Previous studies of the DYX1 susceptibility locus on 15q21 have found linkage and association 8 Mb proximal to DYX1C1, around markers D15S132 and D15S143 (fig 1).6,7,19 The authors who identified DYX1C1 did not say whether they have refined the location of an independent translocation, t(2;15)(p13;q22), which they earlier reported to associate with dyslexia in a single child.9 The 15q breakpoint of this translocation resides between D15S143 and D15S1029,9 a distance of about 7 cM that includes DYX1C1 (fig 1). If this 15q breakpoint does not disrupt DYX1C1, then it will likely be proximal to it, and hence closer to D15S143 where peak linkage is reported.6,7
A recent genome-wide scan looking for evidence of transmission distortion identified 15q21.3 as having the highest Z score, being more than 3.0.20 Under the null hypothesis of loci obeying Mendelian inheritance, the Z scores in this analysis would have a mean of 0 and SD of 1. Given that 15q21.3 was found to deviate from the mean by more than 3 SD, it implies that this genomic region is preferentially shared amongst siblings, and so could have a distorting effect on any association or linkage analysis carried out in this region. As DYX1C1 is in the middle of 15q21.3, extra caution is therefore required when interpreting association findings for this gene to any trait.
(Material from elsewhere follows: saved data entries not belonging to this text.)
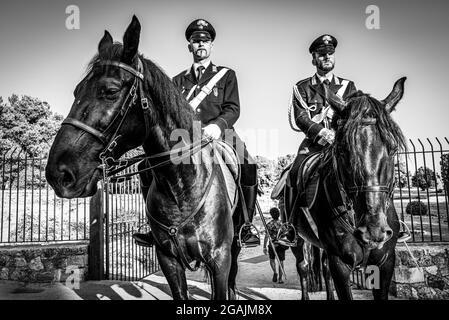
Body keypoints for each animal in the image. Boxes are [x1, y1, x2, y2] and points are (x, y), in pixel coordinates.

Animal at [46, 15, 256, 300]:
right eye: (77, 90)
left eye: (110, 91)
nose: (58, 173)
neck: (181, 187)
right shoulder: (168, 259)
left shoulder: (219, 258)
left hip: (233, 246)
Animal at [286, 78, 408, 300]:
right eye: (343, 149)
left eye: (393, 149)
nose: (373, 231)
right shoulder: (340, 263)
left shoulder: (385, 262)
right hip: (298, 240)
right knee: (304, 267)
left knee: (323, 269)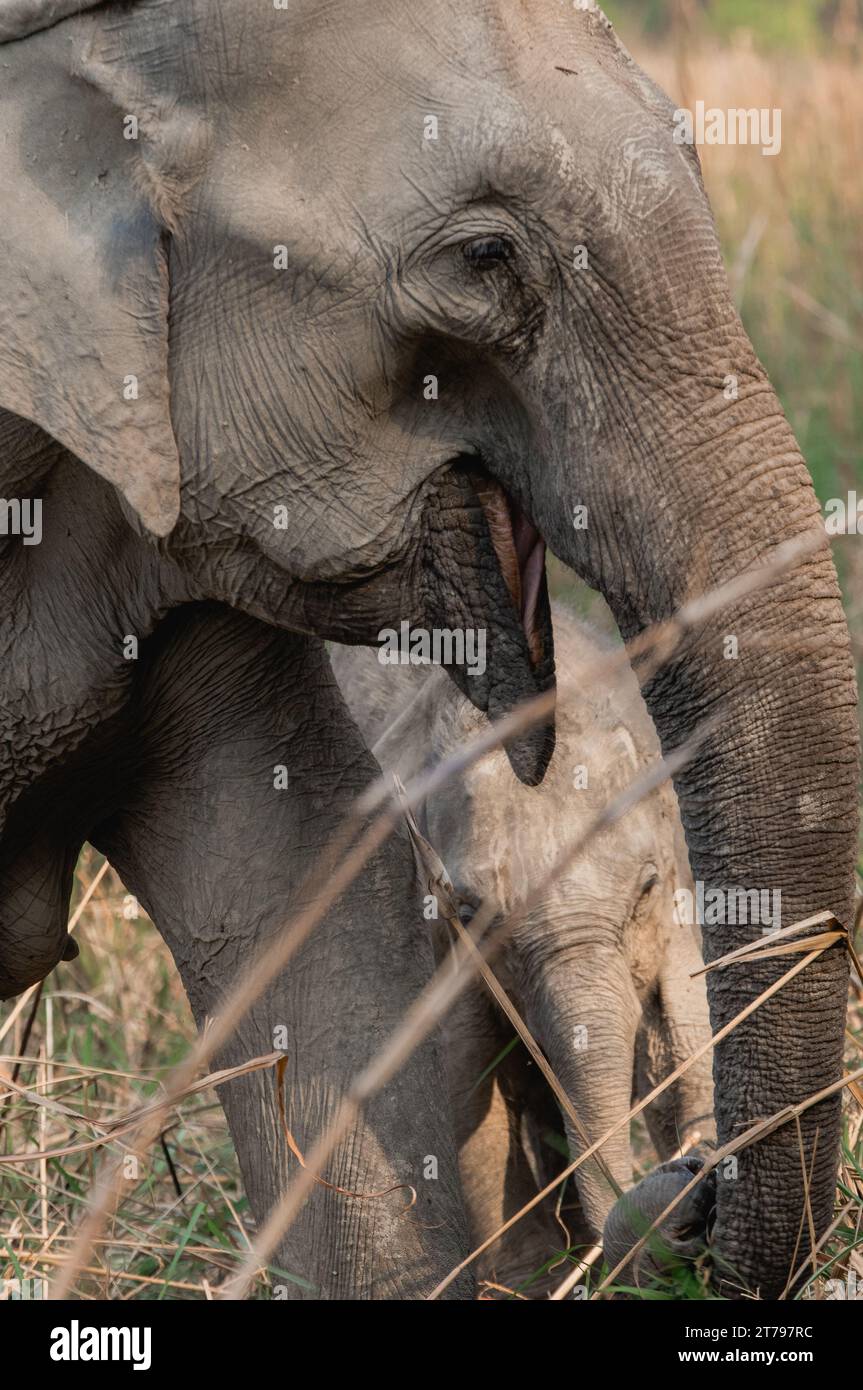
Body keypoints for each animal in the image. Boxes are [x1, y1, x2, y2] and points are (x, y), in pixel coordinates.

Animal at [333, 608, 717, 1289]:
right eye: (470, 914)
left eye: (645, 888)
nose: (687, 1175)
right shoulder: (431, 933)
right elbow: (463, 1079)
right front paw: (528, 1278)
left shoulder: (679, 900)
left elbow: (684, 1045)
We note that a report is now in press entitled “Support for EKN1 as the susceptibility locus for dyslexia on 15q21”.21 Wigg et al have interpreted their association data, based on a sample of Canadian families, as supportive of an involvement of DYX1C1 in dyslexia. However, they report results similar to ours, that is, a biased transmission of the −3G/1249G haplotype to children with poorer reading related skills (the opposite finding to the original report by Taipale et al8). Thus the data of Wigg et al, like ours, cast doubt on the functional significance of the −3A and 1249T alleles proposed to underlie dyslexia susceptibility.
In conclusion, our study indicates that the previously suggested functional variants of DYX1C1 are unlikely to increase risk of dyslexia. While disruption of this gene may indeed be implicated in rare cases, such as in the translocation family identified by Taipale et al,8 allelic variants of DYX1C1 do not appear to play a major role in our large sample of families from the UK. It remains possible that undiscovered DYX1C1 variants, in LD with those studied here, account for the association reported in the Finnish study. Alternatively, another gene in 15q21 may be contributing to risk in common cases of developmental dyslexia. Thus, further studies involving analyses of other genes in this region remain essential for dissecting the genetic aetiology of dyslexia.
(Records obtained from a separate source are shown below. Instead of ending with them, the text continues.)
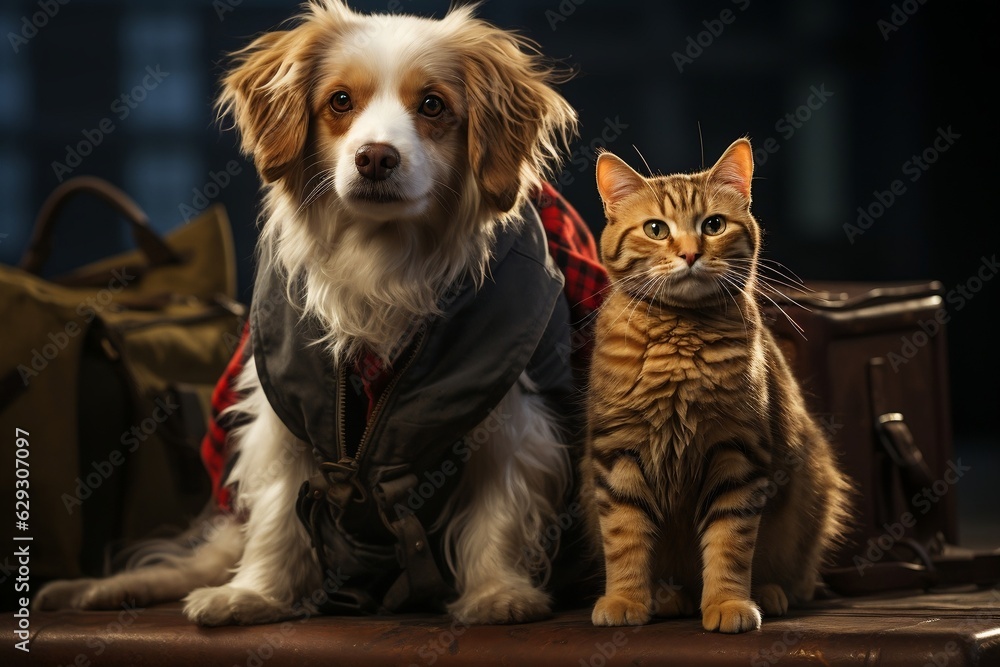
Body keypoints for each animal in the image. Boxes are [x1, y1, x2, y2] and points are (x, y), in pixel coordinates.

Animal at [33, 0, 580, 628]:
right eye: (340, 101)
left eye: (433, 106)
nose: (375, 157)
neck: (382, 257)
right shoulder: (283, 418)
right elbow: (276, 516)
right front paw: (255, 594)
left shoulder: (510, 415)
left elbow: (499, 510)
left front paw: (498, 593)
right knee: (201, 557)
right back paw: (101, 590)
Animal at [584, 138, 856, 636]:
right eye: (655, 229)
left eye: (713, 225)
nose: (691, 254)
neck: (680, 339)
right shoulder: (618, 453)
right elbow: (625, 538)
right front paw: (626, 598)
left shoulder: (737, 456)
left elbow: (730, 543)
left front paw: (728, 603)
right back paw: (667, 596)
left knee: (794, 577)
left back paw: (768, 592)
We wish to thank all of the families who have participated in this study, and especially Janet Walter for collecting many of their samples and carrying out many of the psychometric tests, Dr Toril Fagerheim for providing useful suggestions in the writing of this report, and also Dr Joel B Talcott and Dr Kathleen E Taylor for their assistance with administering the phenotypic data. Dr Fisher is a Royal Society Research Fellow and Professor Monaco is a Wellcome Trust Principal Research Fellow.
This research was funded by the Wellcome Trust. Dr MacPhie was funded by the British Council and the National Sciences and Engineering Research Council of Canada.
Conflict of interest: none declared.